Reinforcement Learning | Artificial Intelligence Lab Brussels

While traditional Machine Learning (ML) techniques learn from examples (e.g. cat vs. dog), Reinforcement Learning (RL) learns from interaction with its environment. ML identifies patterns within a dataset, for example what characteristics of a photo make it a dog or a cat. Reinforcement learning, on the other hand, learns to perform a task, to take decisions, to optimize a reward given by a user – not unlike dog training when you give a cookie if the dog did well. It thus learns what the impact of your actions are on your environment. We call this a decision process.

In this context, we discriminate several important concepts:

The agent, who attempts to maximize its rewards by taking actions, in an “intelligent” way, to change its environment.
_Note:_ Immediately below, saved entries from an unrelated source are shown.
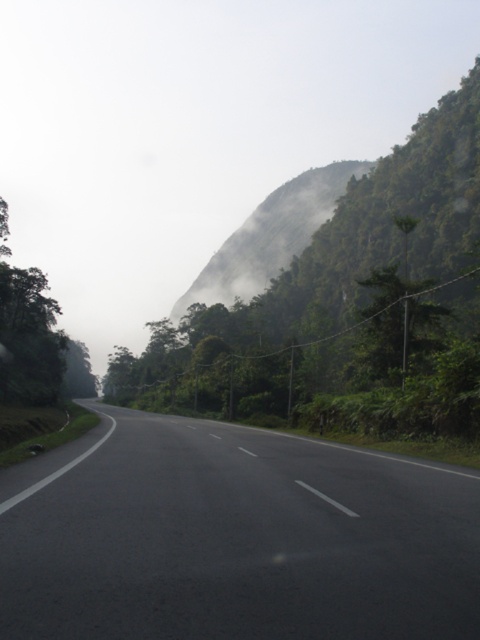
Question: Does black asphalt highway at center have a smaller size compared to green leafy tree at upper center?

Choices:
 (A) no
 (B) yes

Answer: (B)

Question: Which of these objects is positioned farthest from the green leafy tree at left?

Choices:
 (A) green leafy tree at upper center
 (B) black asphalt highway at center

Answer: (A)

Question: Can you confirm if black asphalt highway at center is positioned above green leafy tree at left?

Choices:
 (A) yes
 (B) no

Answer: (B)

Question: Which of the following is the closest to the observer?

Choices:
 (A) green leafy tree at upper center
 (B) black asphalt highway at center
 (C) green leafy tree at left
 (D) green leafy mountain at upper center

Answer: (B)

Question: Is green leafy mountain at upper center further to the viewer compared to green leafy tree at left?

Choices:
 (A) no
 (B) yes

Answer: (B)

Question: Which point is closer to the camera taking this photo?

Choices:
 (A) (303, 195)
 (B) (51, 360)
 (C) (374, 305)
 (D) (339, 570)

Answer: (D)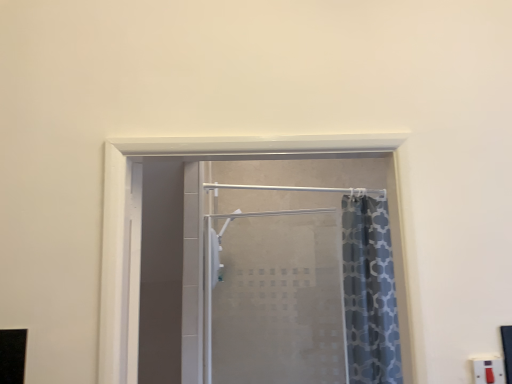
The image size is (512, 384). What do you see at coordinates (290, 275) in the screenshot?
I see `frosted glass shower door at center` at bounding box center [290, 275].

Find the location of `frosted glass shower door at center`. frosted glass shower door at center is located at coordinates pyautogui.click(x=290, y=275).

The width and height of the screenshot is (512, 384). What do you see at coordinates (488, 370) in the screenshot?
I see `white plastic electric outlet at lower right` at bounding box center [488, 370].

Find the location of a particular element. The image size is (512, 384). white plastic electric outlet at lower right is located at coordinates (488, 370).

Where is `frosted glass shower door at center`? frosted glass shower door at center is located at coordinates (290, 275).

Would you say frosted glass shower door at center is to the left or to the right of white plastic electric outlet at lower right in the picture?

In the image, frosted glass shower door at center appears on the left side of white plastic electric outlet at lower right.

Is frosted glass shower door at center in front of or behind white plastic electric outlet at lower right in the image?

In the image, frosted glass shower door at center appears behind white plastic electric outlet at lower right.

Does point (289, 316) come farther from viewer compared to point (487, 370)?

Yes, it is behind point (487, 370).

From the image's perspective, is frosted glass shower door at center over white plastic electric outlet at lower right?

No, from the image's perspective, frosted glass shower door at center is not over white plastic electric outlet at lower right.

In the scene shown: From a real-world perspective, does frosted glass shower door at center stand above white plastic electric outlet at lower right?

Correct, in the physical world, frosted glass shower door at center is higher than white plastic electric outlet at lower right.

Which of these two, frosted glass shower door at center or white plastic electric outlet at lower right, is wider?

frosted glass shower door at center.

Which of these two, frosted glass shower door at center or white plastic electric outlet at lower right, stands taller?

frosted glass shower door at center.

Which of these two, frosted glass shower door at center or white plastic electric outlet at lower right, is bigger?

With larger size is frosted glass shower door at center.

Choose the correct answer: Is frosted glass shower door at center inside white plastic electric outlet at lower right or outside it?

The correct answer is: outside.

Is frosted glass shower door at center far from white plastic electric outlet at lower right?

Absolutely, frosted glass shower door at center is distant from white plastic electric outlet at lower right.

Based on the photo, does frosted glass shower door at center turn towards white plastic electric outlet at lower right?

No, frosted glass shower door at center is not facing towards white plastic electric outlet at lower right.

Find the location of `electric outlet below the frosted glass shower door at center (from a real-world perspective)`. electric outlet below the frosted glass shower door at center (from a real-world perspective) is located at coordinates (488, 370).

Is white plastic electric outlet at lower right at the left side of frosted glass shower door at center?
An example environment could be a game of chess, with each action a potential move by the player, and the board state as the environment. Ultimately, there is one reward given at the end of the game, that is: have you won the game or not?

This agent thus observes current environmental states (e.g. through sensor readings or from camera images) and executes an action, such as moving or pressing a button. After every activity, the agent is given feedback in the form of a reward (a real number) which allows it to contemplate the next state.

Once a series of actions is executed or when the agent reaches a predefined goal, the “episode” finishes. The objective of the agent is to learn which action to execute in which state so that it obtains the maximum cumulative reward. In other words, the uttermost possible reward from the first observed state until the end of the episode. The agent is, then, reset, put back to a random environmental state, and starts executing actions again.

There are many interesting and challenging research questions posed to improve the performance of these intelligent agents

increasing agents' speed of learning agents should require less actions before identifying how to solve the task
developing smarter agents improvine their capacity to solve complex tasks in a reasonable amount of time
improving agents' safety have agents quickly discover which actions should not be performed in a given state for avoiding damage and unnecessary energy consumption
enhancing the agents' capacity to explainagents should explain why they perform a particular action in particular states, their confidance that those are good actions, and how close they are to solve the task
increase agents' ability to cooperate solving tasks in collaboration with other RL agents (e.g. robots that need to team up to lift something).